Richard Mouw, president of Fuller Theological Seminary, will begin a yearlong appointment as Distinguished Visiting Scholar at Pepperdine University at the start of the 2013-14 academic year.
Mouw has served as president of Fuller since 1993 after a four-year term as provost and senior vice president. Prior to his tenure at Fuller he served for 17 years as professor of philosophy at Calvin College in Grand Rapids, Michigan. He has also acted as visiting professor at the Free University in Amsterdam.
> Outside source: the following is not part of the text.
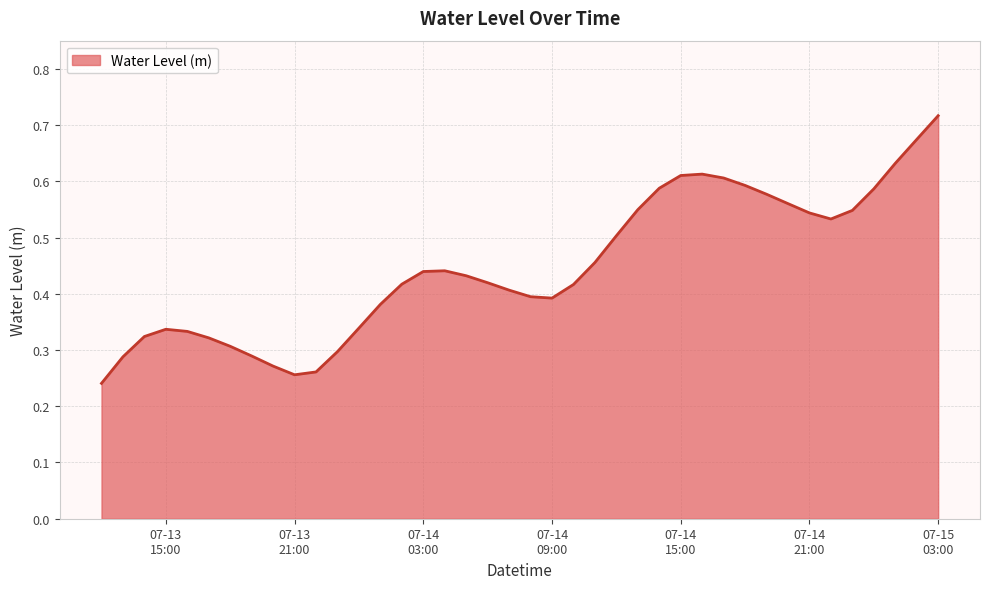

How many lines are shown in the chart?

1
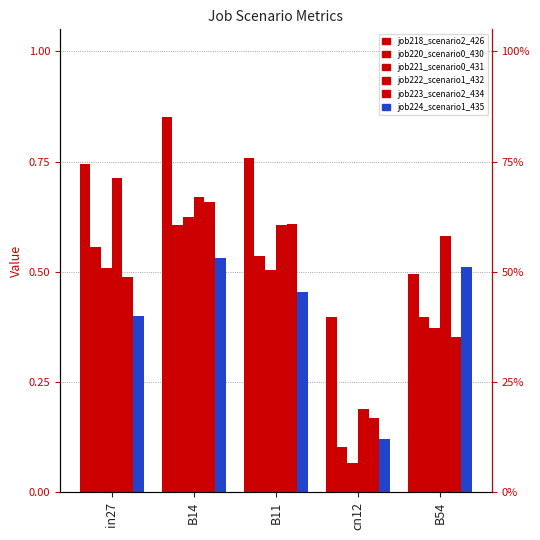

Are the bars grouped side by side (vs. stacked)?

Yes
"I am pleased that Dr. Richard Mouw will join a long train of Distinguished Visiting Scholars who have enjoyed sabbaticals at Pepperdine University in recent years," says Pepperdine provost Darryl Tippens. "Dr. Mouw is an outstanding administrator, an exceptional scholar, and a nationally recognized leader in theological education and interfaith dialogue. Pepperdine will be enriched by his presence among us in the coming year."
A graduate of Houghton College, Mouw studied at Western Theological Seminary and earned a master's degree in philosophy at the University of Alberta. His PhD in philosophy is from the University of Chicago.
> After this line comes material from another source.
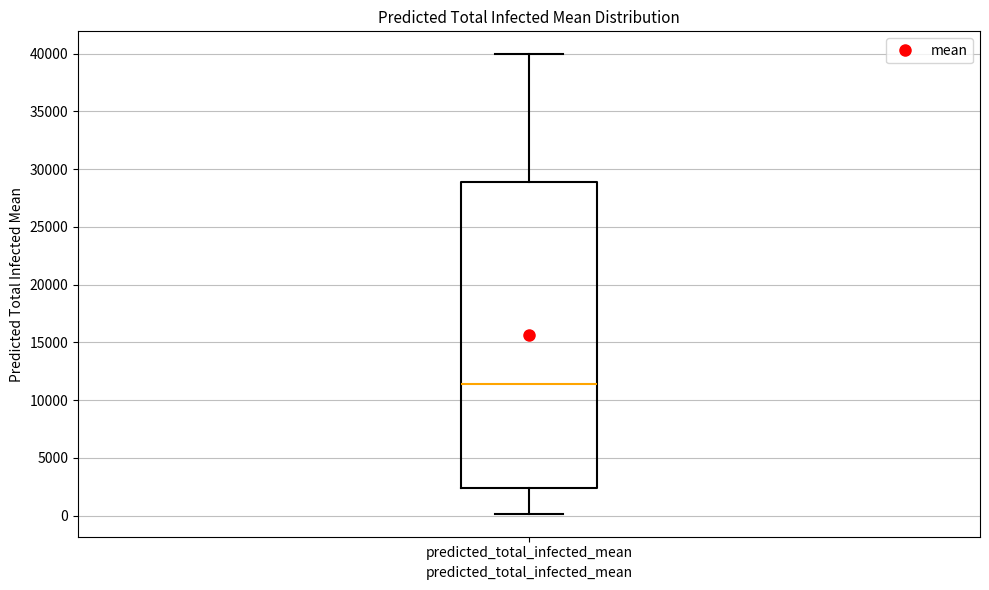

Read this box plot against the y-axis: the position of the median line, the range covered by the box, and the ends of both whiskers. The values are not printed on the chart, so give them approximately, as read against the axis.

median 11500, box 2500 to 29000, whiskers 0 to 40000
Mouw's broad record of publication includes serving as an editor of the Reformed Journal and on many editorial boards, including, currently, Books and Culture. He is the author of 19 books, including The God Who Commands, Praying at Burger King, and an expanded and revised edition of Uncommon Decency: Christian Civility in an Uncivil World. His most recent work includes Abraham Kuyper: A Short and Personal Introduction, The Challenges of Cultural Discipleship, and Talking with Mormons: An Invitation to Evangelicals.
In 2007 Princeton Theological Seminary awarded Mouw the Abraham Kuyper Prize for Excellence in Reformed Theology and Public Life. He frequently provides perspectives on current issues for the Washington Post and other key publications.
Mouw has also participated on many councils and boards and recently served as president of the Association of Theological Schools. He served for six years as cochair of the official Reformed-Catholic Dialogue and is a leader for interfaith theological conversations, particularly with Mormons and Jewish groups.
The Distinguished Visiting Scholar Program at Pepperdine University aims to endow students and faculty with extraordinary intellectual, aesthetic, and spiritual experiences. In order to enrich the intellectual and spiritual climate of the campus, the University encourages its schools, departments, and divisions to invite distinguished scholars, intellectuals, and artists for extended visits to the University.
At Pepperdine Visiting Scholars are tasked with teaching courses, delivering guest lectures in classes, conducting seminars, participating in symposia, and performing (in the case of artists, poets, musicians). They are also encouraged to engage in informal dialogues with faculty and students and, through mutual agreement, conduct independent research and write.
Pepperdine has previously welcomed Ken Elzinga, University of Virginia, and professors Jake and Rhonda Jacobsen from Messiah College, through the Distinguished Visiting Scholar Program.